Task statement: Recast the lines from the start of the items through the line holding "Farmaceutica", inclusive, as a Markdown table with the columns Row and Line, leaving out blank lines. Omit the pictures from the table.

[Records from a data collection]
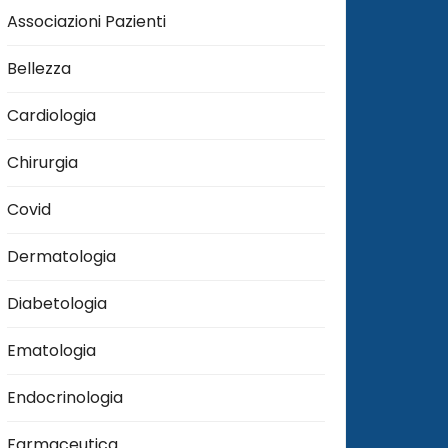
Associazioni Pazienti
Bellezza
Cardiologia
Chirurgia
Covid
Dermatologia
Diabetologia
Ematologia
Endocrinologia
Farmaceutica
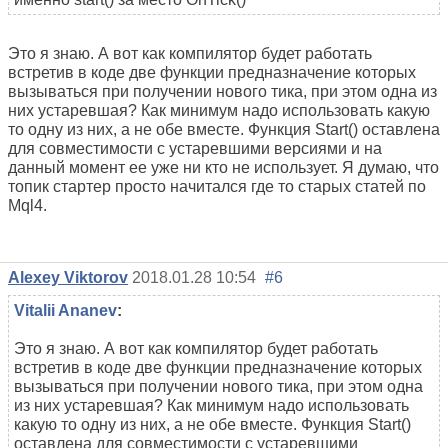
Это я знаю. А вот как компилятор будет работать
встретив в коде две функции предназначение которых
вызываться при получении нового тика, при этом одна из
них устаревшая? Как минимум надо использовать какую
то одну из них, а не обе вместе. Функция Start() оставлена
для совместимости с устаревшими версиями и на
данный момент ее уже ни кто не использует. Я думаю, что
топик стартер просто начитался где то старых статей по
Mql4.
Alexey Viktorov
2018.01.28 10:54
#6
Vitalii Ananev
:
Это я знаю. А вот как компилятор будет работать
встретив в коде две функции предназначение которых
вызываться при получении нового тика, при этом одна
из них устаревшая? Как минимум надо использовать
какую то одну из них, а не обе вместе. Функция Start()
оставлена для совместимости с устаревшими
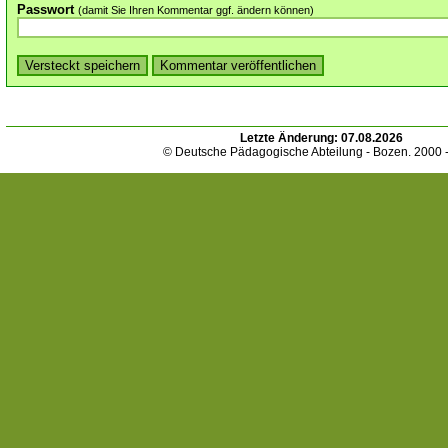
Passwort
(damit Sie Ihren Kommentar ggf. ändern können)
Letzte Änderung:
07.08.2026
© Deutsche Pädagogische Abteilung - Bozen. 2000 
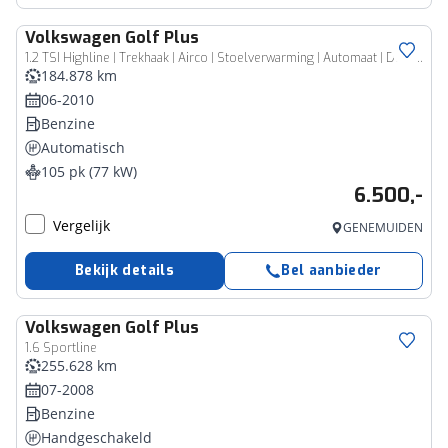
Volkswagen
Golf Plus
1.2 TSI Highline | Trekhaak | Airco | Stoelverwarming | Automaat | DSG | Navigatie |
184.878 km
06-2010
Benzine
Automatisch
105 pk (77 kW)
6.500,-
Vergelijk
GENEMUIDEN
Bekijk details
Bel aanbieder
Volkswagen
Golf Plus
1.6 Sportline
255.628 km
07-2008
Benzine
Handgeschakeld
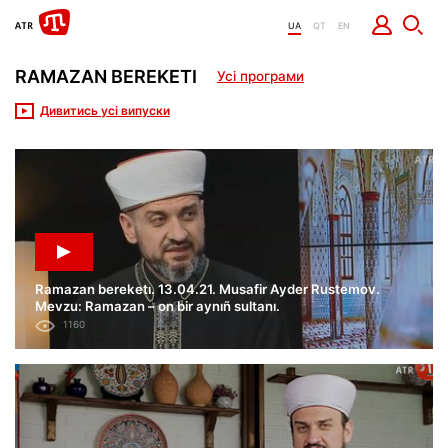
UA
QT
EN
RAMAZAN BEREKETI
Усі програми
Дивитись усі випуски
Ramazan bereketı. 13.04.21. Musafir Ayder Rustemov.
Mevzu: Ramazan – on bir aynıñ sultanı.
1160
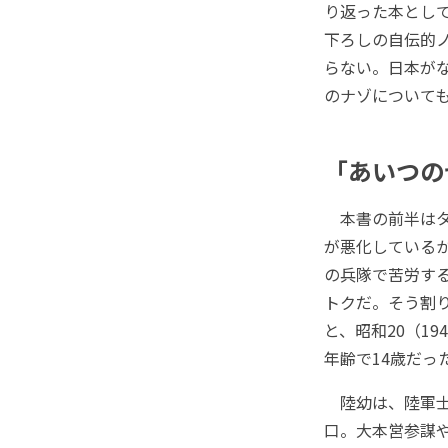
り返った本とし
下ろしの自伝的
らない。日本が
のナゾについて
「あいつの
本書の前半はタ
が悪化している
の兵隊で苦労す
トクだ。そう割
と、昭和20（1
年齢で14歳だっ
陸幼は、陸軍士
口。大本営参謀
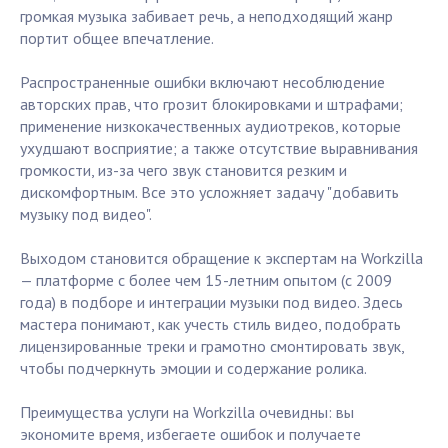
громкая музыка забивает речь, а неподходящий жанр
портит общее впечатление.
Распространенные ошибки включают несоблюдение
авторских прав, что грозит блокировками и штрафами;
применение низкокачественных аудиотреков, которые
ухудшают восприятие; а также отсутствие выравнивания
громкости, из-за чего звук становится резким и
дискомфортным. Все это усложняет задачу "добавить
музыку под видео".
Выходом становится обращение к экспертам на Workzilla
— платформе с более чем 15-летним опытом (с 2009
года) в подборе и интеграции музыки под видео. Здесь
мастера понимают, как учесть стиль видео, подобрать
лицензированные треки и грамотно смонтировать звук,
чтобы подчеркнуть эмоции и содержание ролика.
Преимущества услуги на Workzilla очевидны: вы
экономите время, избегаете ошибок и получаете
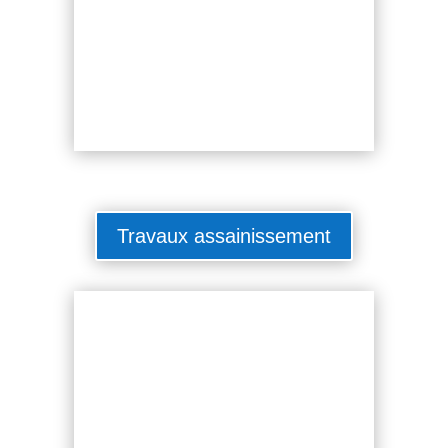
Travaux assainissement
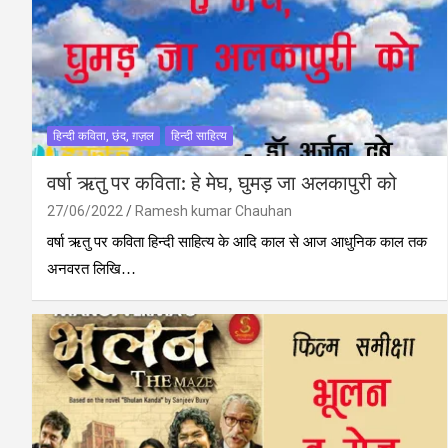
हिन्दी कविता, छंद, ग़ज़ल
हिन्दी साहित्य
वर्षा ऋतु पर कविता: हे मेघ, घुमड़ जा अलकापुरी को
27/06/2022
Ramesh kumar Chauhan
वर्षा ऋतु पर कविता हिन्‍दी साहित्‍य के आदि काल से आज आधुनिक काल तक
अनवरत लिखि…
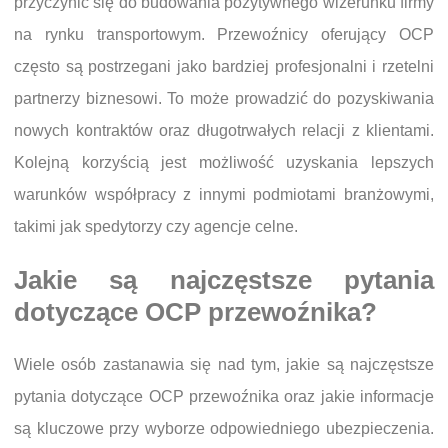
przyczynić się do budowania pozytywnego wizerunku firmy
na rynku transportowym. Przewoźnicy oferujący OCP
często są postrzegani jako bardziej profesjonalni i rzetelni
partnerzy biznesowi. To może prowadzić do pozyskiwania
nowych kontraktów oraz długotrwałych relacji z klientami.
Kolejną korzyścią jest możliwość uzyskania lepszych
warunków współpracy z innymi podmiotami branżowymi,
takimi jak spedytorzy czy agencje celne.
Jakie są najczęstsze pytania
dotyczące OCP przewoźnika?
Wiele osób zastanawia się nad tym, jakie są najczęstsze
pytania dotyczące OCP przewoźnika oraz jakie informacje
są kluczowe przy wyborze odpowiedniego ubezpieczenia.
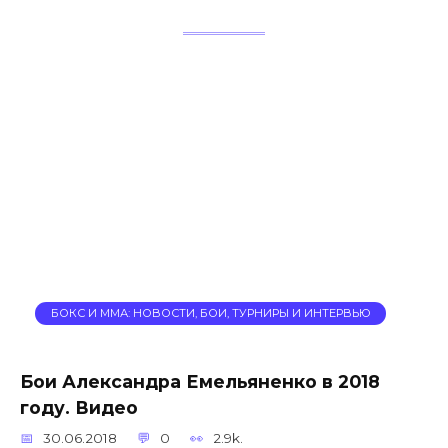
БОКС И ММА: НОВОСТИ, БОИ, ТУРНИРЫ И ИНТЕРВЬЮ
Бои Александра Емельяненко в 2018
году. Видео
30.06.2018
0
2.9k.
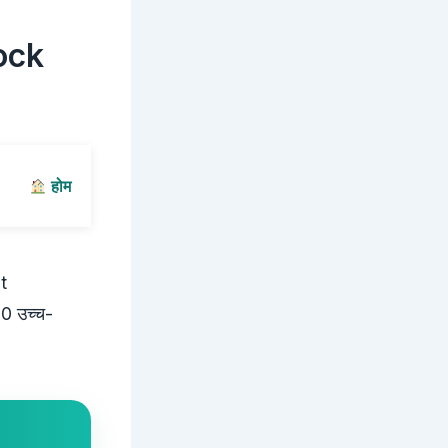
ock
होम
t
0 उच्च-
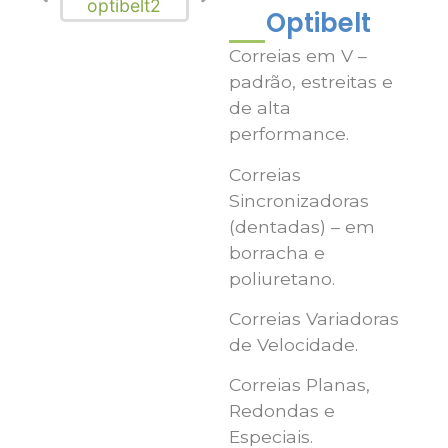
Optibelt
Correias em V –
padrão, estreitas e
de alta
performance.
Correias
Sincronizadoras
(dentadas) – em
borracha e
poliuretano.
Correias Variadoras
de Velocidade.
Correias Planas,
Redondas e
Especiais.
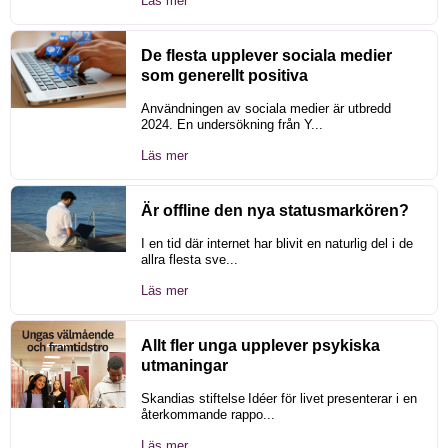
Läs mer
De flesta upplever sociala medier
som generellt positiva
Användningen av sociala medier är utbredd
2024. En undersökning från Y...
Läs mer
Är offline den nya statusmarkören?
I en tid där internet har blivit en naturlig del i de
allra flesta sve...
Läs mer
Allt fler unga upplever psykiska
utmaningar
Skandias stiftelse Idéer för livet presenterar i en
återkommande rappo...
Läs mer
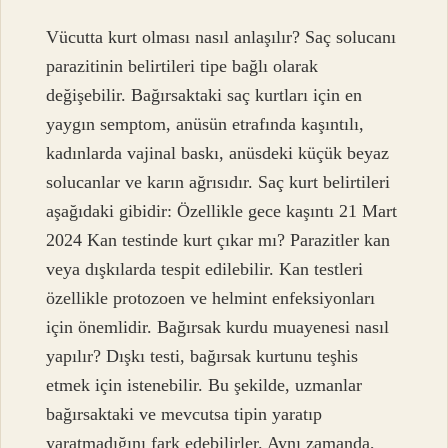
Vücutta kurt olması nasıl anlaşılır? Saç solucanı
parazitinin belirtileri tipe bağlı olarak
değişebilir. Bağırsaktaki saç kurtları için en
yaygın semptom, anüsün etrafında kaşıntılı,
kadınlarda vajinal baskı, anüsdeki küçük beyaz
solucanlar ve karın ağrısıdır. Saç kurt belirtileri
aşağıdaki gibidir: Özellikle gece kaşıntı 21 Mart
2024 Kan testinde kurt çıkar mı? Parazitler kan
veya dışkılarda tespit edilebilir. Kan testleri
özellikle protozoen ve helmint enfeksiyonları
için önemlidir. Bağırsak kurdu muayenesi nasıl
yapılır? Dışkı testi, bağırsak kurtunu teşhis
etmek için istenebilir. Bu şekilde, uzmanlar
bağırsaktaki ve mevcutsa tipin yaratıp
yaratmadığını fark edebilirler. Aynı zamanda,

Output of the task:
| Row | Line |
|---|---|
| 1 | Associazioni Pazienti |
| 2 | Bellezza |
| 3 | Cardiologia |
| 4 | Chirurgia |
| 5 | Covid |
| 6 | Dermatologia |
| 7 | Diabetologia |
| 8 | Ematologia |
| 9 | Endocrinologia |
| 10 | Farmaceutica |